• **GOAL**
Extract each line of the listing below that contains the string "Segment".

• **RECORDED INFORMATION**
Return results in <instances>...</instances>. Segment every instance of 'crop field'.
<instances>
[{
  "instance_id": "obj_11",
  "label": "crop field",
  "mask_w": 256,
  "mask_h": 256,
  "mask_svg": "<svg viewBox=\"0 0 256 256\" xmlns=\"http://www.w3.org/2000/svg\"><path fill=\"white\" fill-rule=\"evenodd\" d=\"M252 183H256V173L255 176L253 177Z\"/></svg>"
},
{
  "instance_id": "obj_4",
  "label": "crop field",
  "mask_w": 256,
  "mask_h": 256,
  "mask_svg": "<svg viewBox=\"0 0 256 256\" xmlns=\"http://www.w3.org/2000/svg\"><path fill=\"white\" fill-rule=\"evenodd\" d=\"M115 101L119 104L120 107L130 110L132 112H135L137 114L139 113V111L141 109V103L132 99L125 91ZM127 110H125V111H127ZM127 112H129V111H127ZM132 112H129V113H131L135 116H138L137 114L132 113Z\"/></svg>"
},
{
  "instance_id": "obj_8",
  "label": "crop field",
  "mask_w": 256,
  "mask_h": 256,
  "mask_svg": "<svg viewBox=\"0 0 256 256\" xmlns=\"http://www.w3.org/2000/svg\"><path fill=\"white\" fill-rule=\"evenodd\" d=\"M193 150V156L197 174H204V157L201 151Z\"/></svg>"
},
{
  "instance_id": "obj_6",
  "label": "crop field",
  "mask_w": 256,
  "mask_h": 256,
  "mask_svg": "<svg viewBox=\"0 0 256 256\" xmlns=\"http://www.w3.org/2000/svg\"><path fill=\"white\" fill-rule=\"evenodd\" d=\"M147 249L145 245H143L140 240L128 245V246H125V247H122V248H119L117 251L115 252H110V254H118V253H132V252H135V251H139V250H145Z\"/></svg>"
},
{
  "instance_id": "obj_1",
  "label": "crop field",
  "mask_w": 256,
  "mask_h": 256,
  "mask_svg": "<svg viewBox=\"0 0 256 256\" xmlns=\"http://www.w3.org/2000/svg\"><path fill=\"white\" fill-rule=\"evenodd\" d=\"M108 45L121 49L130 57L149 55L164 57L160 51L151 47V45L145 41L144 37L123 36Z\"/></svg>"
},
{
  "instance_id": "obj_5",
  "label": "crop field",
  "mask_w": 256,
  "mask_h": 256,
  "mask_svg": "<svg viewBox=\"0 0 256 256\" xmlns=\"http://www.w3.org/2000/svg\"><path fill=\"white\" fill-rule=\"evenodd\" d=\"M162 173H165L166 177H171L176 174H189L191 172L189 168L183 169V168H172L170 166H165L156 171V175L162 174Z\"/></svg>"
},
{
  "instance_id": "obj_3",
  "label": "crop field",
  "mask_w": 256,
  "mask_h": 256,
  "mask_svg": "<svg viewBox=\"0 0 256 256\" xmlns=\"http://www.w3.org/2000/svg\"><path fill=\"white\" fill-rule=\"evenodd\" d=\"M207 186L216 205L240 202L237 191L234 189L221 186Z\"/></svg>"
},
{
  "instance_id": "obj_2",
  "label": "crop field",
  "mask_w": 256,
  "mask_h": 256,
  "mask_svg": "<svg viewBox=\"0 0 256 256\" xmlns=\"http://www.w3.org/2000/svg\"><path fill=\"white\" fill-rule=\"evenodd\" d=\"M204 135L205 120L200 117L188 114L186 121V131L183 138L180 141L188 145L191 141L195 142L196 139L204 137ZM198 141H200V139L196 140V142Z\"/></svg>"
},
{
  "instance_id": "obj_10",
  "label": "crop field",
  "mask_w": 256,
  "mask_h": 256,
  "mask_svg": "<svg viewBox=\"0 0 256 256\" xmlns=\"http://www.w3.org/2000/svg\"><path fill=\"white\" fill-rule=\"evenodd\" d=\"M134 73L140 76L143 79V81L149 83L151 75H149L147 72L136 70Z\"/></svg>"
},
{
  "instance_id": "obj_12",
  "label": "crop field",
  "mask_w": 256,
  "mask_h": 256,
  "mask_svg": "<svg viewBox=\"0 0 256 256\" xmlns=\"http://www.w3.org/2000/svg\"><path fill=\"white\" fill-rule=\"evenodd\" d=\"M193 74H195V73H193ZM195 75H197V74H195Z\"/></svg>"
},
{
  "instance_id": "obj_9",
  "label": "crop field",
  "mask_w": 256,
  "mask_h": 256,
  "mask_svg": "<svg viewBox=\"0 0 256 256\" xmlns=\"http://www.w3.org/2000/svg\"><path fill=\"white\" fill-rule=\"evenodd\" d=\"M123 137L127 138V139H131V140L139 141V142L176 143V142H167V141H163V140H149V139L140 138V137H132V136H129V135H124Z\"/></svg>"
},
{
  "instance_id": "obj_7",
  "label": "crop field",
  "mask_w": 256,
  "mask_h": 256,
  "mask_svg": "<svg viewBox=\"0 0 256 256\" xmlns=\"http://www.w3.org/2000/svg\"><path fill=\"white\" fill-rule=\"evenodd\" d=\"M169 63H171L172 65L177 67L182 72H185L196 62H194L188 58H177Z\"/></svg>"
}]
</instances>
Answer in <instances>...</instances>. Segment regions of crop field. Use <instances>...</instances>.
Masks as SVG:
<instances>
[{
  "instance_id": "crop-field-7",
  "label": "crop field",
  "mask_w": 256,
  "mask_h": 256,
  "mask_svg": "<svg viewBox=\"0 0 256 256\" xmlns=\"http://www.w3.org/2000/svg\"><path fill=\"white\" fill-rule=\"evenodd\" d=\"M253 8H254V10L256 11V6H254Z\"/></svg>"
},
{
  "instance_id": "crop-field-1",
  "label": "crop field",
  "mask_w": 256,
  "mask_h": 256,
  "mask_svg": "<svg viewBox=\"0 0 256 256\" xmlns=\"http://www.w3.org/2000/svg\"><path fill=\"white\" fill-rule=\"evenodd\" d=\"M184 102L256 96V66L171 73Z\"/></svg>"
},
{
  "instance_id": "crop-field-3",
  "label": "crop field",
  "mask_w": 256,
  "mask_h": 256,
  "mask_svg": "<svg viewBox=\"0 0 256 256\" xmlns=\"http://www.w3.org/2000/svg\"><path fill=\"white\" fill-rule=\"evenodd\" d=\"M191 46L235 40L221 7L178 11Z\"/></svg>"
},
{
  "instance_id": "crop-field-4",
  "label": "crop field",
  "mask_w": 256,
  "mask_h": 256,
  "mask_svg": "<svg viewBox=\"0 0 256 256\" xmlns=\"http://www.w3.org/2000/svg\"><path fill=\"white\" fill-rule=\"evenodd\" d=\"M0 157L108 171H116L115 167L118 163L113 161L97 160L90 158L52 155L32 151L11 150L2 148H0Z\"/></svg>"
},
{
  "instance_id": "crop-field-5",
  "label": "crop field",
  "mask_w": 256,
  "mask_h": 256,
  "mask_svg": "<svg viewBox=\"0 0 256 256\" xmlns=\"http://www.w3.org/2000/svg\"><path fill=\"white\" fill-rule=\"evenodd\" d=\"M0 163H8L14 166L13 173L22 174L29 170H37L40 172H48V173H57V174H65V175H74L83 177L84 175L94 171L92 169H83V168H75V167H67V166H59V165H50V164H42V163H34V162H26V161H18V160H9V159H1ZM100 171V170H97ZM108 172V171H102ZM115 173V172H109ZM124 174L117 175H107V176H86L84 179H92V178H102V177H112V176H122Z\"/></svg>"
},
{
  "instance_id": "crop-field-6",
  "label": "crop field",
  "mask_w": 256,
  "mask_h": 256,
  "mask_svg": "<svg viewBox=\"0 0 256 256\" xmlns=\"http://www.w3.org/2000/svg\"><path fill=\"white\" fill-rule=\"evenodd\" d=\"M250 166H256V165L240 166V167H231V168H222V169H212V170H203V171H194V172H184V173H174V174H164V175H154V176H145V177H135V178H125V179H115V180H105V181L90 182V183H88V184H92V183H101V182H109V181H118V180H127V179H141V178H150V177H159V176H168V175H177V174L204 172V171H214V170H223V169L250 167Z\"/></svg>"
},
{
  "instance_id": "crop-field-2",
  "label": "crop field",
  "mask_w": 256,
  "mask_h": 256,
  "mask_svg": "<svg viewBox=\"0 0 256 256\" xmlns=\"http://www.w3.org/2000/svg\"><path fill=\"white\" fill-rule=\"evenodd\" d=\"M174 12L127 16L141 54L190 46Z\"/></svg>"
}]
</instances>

• **FULL ANSWER**
Return results in <instances>...</instances>. Segment every instance of 'crop field'.
Answer in <instances>...</instances>. Segment regions of crop field. Use <instances>...</instances>.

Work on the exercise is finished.